YOUR OBJECTIVE: Return every line in the records below that contains the word "Change".

=== Section Start ===

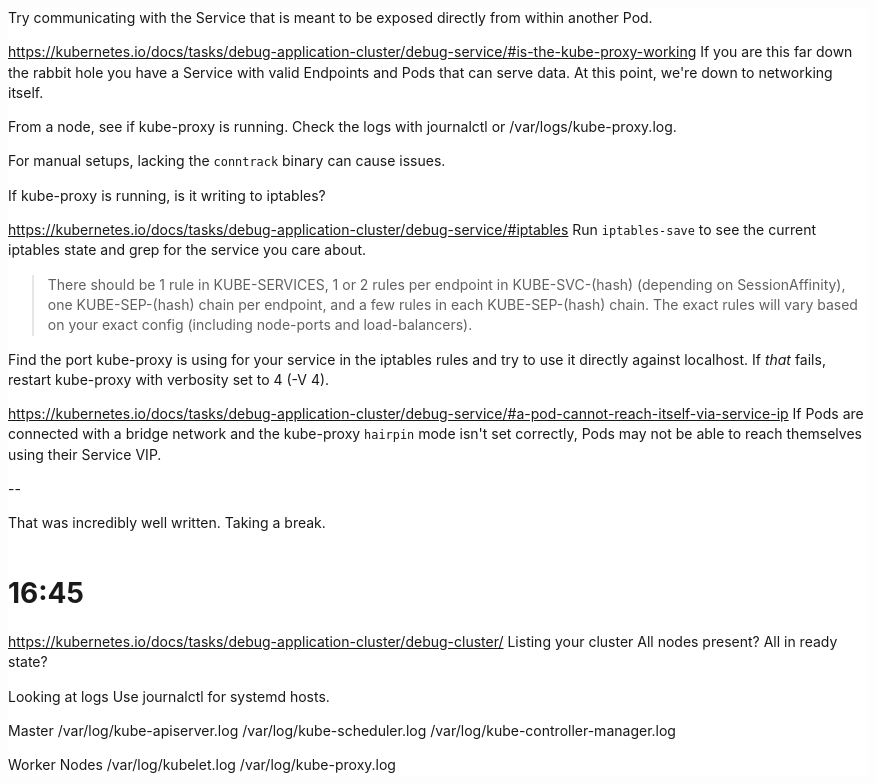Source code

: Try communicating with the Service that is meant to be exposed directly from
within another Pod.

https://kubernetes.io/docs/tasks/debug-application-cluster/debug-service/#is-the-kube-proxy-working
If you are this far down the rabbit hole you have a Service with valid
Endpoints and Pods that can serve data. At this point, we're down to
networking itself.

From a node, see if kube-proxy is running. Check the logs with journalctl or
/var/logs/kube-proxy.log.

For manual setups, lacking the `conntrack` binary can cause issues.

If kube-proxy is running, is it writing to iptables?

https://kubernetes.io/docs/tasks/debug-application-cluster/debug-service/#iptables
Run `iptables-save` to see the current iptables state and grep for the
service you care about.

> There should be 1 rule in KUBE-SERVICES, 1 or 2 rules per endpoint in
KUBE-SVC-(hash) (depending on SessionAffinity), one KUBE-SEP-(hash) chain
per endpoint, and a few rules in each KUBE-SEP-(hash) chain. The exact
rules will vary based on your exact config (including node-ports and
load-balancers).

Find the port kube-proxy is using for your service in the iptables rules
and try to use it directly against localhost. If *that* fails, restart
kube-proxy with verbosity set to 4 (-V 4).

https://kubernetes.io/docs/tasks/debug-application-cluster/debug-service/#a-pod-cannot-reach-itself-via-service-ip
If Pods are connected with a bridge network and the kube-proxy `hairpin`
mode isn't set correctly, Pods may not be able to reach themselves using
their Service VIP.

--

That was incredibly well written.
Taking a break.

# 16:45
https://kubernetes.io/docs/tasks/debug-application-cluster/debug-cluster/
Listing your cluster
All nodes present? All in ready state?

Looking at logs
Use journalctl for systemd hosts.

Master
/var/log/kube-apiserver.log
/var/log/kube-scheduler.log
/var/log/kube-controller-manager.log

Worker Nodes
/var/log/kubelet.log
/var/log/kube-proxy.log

=== Section End ===
=== Section Start ===

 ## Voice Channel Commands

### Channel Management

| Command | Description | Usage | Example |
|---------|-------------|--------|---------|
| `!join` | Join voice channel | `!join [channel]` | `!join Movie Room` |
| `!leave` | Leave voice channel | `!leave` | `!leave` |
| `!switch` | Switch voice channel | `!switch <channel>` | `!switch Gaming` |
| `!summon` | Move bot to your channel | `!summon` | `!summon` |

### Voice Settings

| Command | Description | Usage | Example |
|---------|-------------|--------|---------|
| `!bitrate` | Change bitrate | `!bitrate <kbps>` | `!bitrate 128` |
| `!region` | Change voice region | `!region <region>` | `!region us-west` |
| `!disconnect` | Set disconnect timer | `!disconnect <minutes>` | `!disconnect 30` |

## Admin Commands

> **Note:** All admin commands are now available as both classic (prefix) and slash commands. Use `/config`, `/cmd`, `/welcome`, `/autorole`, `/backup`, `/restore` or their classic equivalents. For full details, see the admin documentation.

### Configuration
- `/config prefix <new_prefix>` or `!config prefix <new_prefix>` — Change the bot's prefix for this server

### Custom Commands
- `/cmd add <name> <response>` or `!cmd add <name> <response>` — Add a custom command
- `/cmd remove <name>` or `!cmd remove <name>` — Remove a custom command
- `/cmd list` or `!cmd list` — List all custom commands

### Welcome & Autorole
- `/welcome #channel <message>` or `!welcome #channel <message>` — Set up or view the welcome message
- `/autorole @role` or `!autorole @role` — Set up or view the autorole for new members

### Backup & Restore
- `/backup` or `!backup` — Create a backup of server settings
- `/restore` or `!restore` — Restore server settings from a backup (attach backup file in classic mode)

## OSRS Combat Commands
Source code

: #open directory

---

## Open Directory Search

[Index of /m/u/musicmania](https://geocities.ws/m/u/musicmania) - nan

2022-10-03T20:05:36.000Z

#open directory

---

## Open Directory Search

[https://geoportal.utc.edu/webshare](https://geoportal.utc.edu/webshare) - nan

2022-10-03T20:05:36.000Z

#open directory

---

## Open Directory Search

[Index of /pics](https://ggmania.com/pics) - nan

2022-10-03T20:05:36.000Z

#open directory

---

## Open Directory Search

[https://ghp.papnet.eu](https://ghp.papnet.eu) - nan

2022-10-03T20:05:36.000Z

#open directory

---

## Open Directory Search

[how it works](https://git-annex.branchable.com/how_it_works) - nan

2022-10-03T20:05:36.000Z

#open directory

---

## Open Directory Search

=== Section End ===

RESPONSE TO THIS EXERCISE:
| `!bitrate` | Change bitrate | `!bitrate <kbps>` | `!bitrate 128` |
| `!region` | Change voice region | `!region <region>` | `!region us-west` |
- `/config prefix <new_prefix>` or `!config prefix <new_prefix>` — Change the bot's prefix for this server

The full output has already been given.